**YOUR OBJECTIVE:**
Copy every one of the following rows, switching each occurrence of "bounding box" to "enclosing rectangle" and leaving everything else unchanged.

##########

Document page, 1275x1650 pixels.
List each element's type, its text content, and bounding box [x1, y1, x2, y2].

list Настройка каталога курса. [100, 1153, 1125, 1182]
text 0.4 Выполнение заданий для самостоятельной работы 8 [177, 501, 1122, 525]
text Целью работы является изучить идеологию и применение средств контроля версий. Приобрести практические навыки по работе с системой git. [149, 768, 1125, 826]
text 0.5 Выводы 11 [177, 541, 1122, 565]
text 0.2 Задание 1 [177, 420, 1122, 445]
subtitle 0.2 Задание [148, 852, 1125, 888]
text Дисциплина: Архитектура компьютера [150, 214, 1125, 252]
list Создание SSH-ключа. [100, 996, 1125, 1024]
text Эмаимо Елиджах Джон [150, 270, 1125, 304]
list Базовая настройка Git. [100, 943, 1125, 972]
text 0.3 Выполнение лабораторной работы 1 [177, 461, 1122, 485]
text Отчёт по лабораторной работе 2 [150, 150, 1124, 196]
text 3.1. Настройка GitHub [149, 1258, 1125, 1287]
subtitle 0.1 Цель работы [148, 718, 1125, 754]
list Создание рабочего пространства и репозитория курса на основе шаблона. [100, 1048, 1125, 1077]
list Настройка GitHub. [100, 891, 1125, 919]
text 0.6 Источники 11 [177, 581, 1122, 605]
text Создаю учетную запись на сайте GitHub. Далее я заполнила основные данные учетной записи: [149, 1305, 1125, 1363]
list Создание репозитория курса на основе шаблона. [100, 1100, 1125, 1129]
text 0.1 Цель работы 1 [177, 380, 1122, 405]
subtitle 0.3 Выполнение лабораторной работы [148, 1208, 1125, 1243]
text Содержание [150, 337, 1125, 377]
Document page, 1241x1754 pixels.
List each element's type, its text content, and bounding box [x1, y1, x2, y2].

##########

**THE RESPONSE:**
Document page, 1275x1650 pixels.
List each element's type, its text content, and enclosing rectangle [x1, y1, x2, y2].

list Настройка каталога курса. [100, 1153, 1125, 1182]
text 0.4 Выполнение заданий для самостоятельной работы 8 [177, 501, 1122, 525]
text Целью работы является изучить идеологию и применение средств контроля версий. Приобрести практические навыки по работе с системой git. [149, 768, 1125, 826]
text 0.5 Выводы 11 [177, 541, 1122, 565]
text 0.2 Задание 1 [177, 420, 1122, 445]
subtitle 0.2 Задание [148, 852, 1125, 888]
text Дисциплина: Архитектура компьютера [150, 214, 1125, 252]
list Создание SSH-ключа. [100, 996, 1125, 1024]
text Эмаимо Елиджах Джон [150, 270, 1125, 304]
list Базовая настройка Git. [100, 943, 1125, 972]
text 0.3 Выполнение лабораторной работы 1 [177, 461, 1122, 485]
text Отчёт по лабораторной работе 2 [150, 150, 1124, 196]
text 3.1. Настройка GitHub [149, 1258, 1125, 1287]
subtitle 0.1 Цель работы [148, 718, 1125, 754]
list Создание рабочего пространства и репозитория курса на основе шаблона. [100, 1048, 1125, 1077]
list Настройка GitHub. [100, 891, 1125, 919]
text 0.6 Источники 11 [177, 581, 1122, 605]
text Создаю учетную запись на сайте GitHub. Далее я заполнила основные данные учетной записи: [149, 1305, 1125, 1363]
list Создание репозитория курса на основе шаблона. [100, 1100, 1125, 1129]
text 0.1 Цель работы 1 [177, 380, 1122, 405]
subtitle 0.3 Выполнение лабораторной работы [148, 1208, 1125, 1243]
text Содержание [150, 337, 1125, 377]
Document page, 1241x1754 pixels.
List each element's type, its text content, and enclosing rectangle [x1, y1, x2, y2].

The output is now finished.